McDougald’s shot left Score with a broken nose and hemorrhaging of the right cheekbone and eyebrow. Fortunately, his skull was not fractured nor his retina detached. Of course, in the first frantic moments after the injury, no one knew how severe the damage was.

“Out of my left eye, I could see players standing around, but I didn’t know who they were,” Score recalled in a Look magazine article three months later. “Our trainer was holding towels against the eye. I told him, ‘Get those towels away from me or I’ll drown in my own blood.’”

At Lakeside Hospital, Score was examined by Dr. Charles Thomas, an opthamologist. “I want you to tell me what the story is,” Score said. “It’s my eye, and I want to know — the best and the worst.”

Thomas replied, “Right now it’s too early to tell much. But the fact that you can see some light is encouraging.”

Even in his moments of greatest distress, Score’s considerate nature shone through. The next day he sent a message to McDougald telling him not to feel bad, that the injury hadn’t been his fault. And in the magazine article, he wrote, “No matter what happened, I’d be better off than people who had never known or would know what light was like, I would be able to at least see out of one eye.”

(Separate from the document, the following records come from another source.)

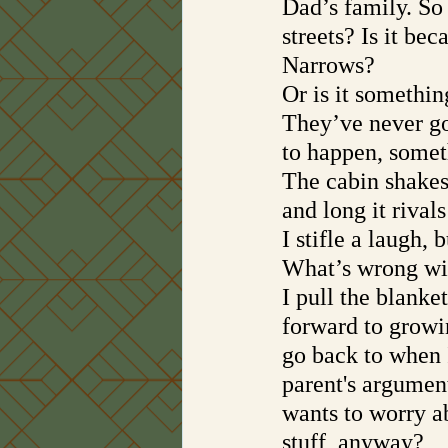
Dad’s family. So 
streets? Is it be
Narrows? 
Or is it somethin
They’ve never gon
to happen, some
The cabin shakes,
and long it rival
I stifle a laugh,
What’s wrong wi
I pull the blanke
forward to growin
go back to when 
parent's argument
wants to worry ab
stuff, anyway?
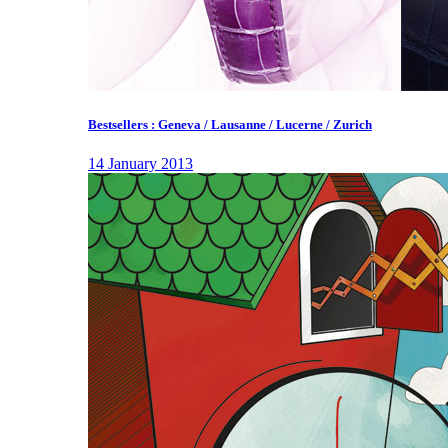
Bestsellers : Geneva / Lausanne / Lucerne / Zurich
14 January 2013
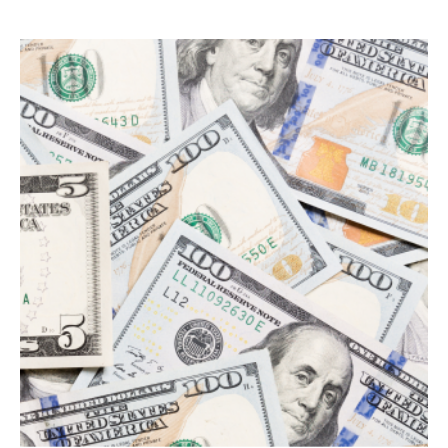
Search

Three weeks after being hit, Score left the hospital and went to his uncle’s home in Hagerstown, Md., to continue his recuperation. He never pitched again in 1957, but by the following spring he appeared fully recovered. In his second start, he struck out “13 or 14” but didn’t work again for 10 days because of bad weather. When he took the mound again on a cold, rainy day, he felt pain in his golden arm in the sixth inning. He finished the game but then went on the disabled list for most of the season.

Over his last five years with the Indians and Chicago White Sox, Score’s record was only 15-26. In 1959, he managed to win nine games before the All-Star break but went winless the rest of the year as the second-place Indians finished five games behind Chicago. With a healthy Score, Cleveland probably would have won its only pennant between 1954 and 1995.

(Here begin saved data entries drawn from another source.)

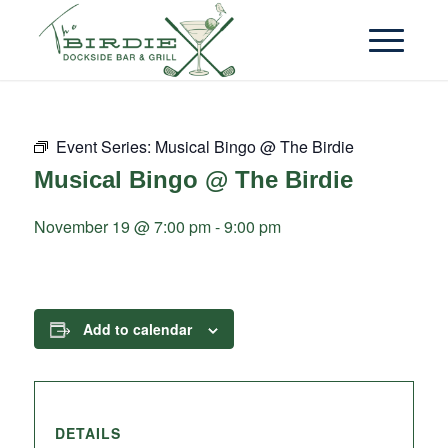
Event Series:
Musical Bingo @ The Birdie
Musical Bingo @ The Birdie
November 19 @ 7:00 pm
-
9:00 pm
Add to calendar
DETAILS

Ironically, McDougald sustained a serious injury when he was hit in the head by a ball in batting practice two years earlier. The injury led to a progressive hearing loss beginning in 1960 that left him deaf for 15 years before his hearing was restored in 1994 by an electronic device implanted in his head.

But on May 7, 1957, Score was the victim of perhaps the worst baseball injury since another Indians player, shortstop Ray Chapman, had been killed by a pitch 37 years earlier. Score’s reaction to and acceptance of his fate proved that he was as admirable a person as he was a pitcher, which means very admirable indeed.

“Maybe it’s better the way things turned out for Herb,” McDougald said four decades later. “Sometimes when adversity strikes, it’s for the best.”

Considering Herb Score’s enormous and largely unfulfilled talent on the mound, that’s hard to believe.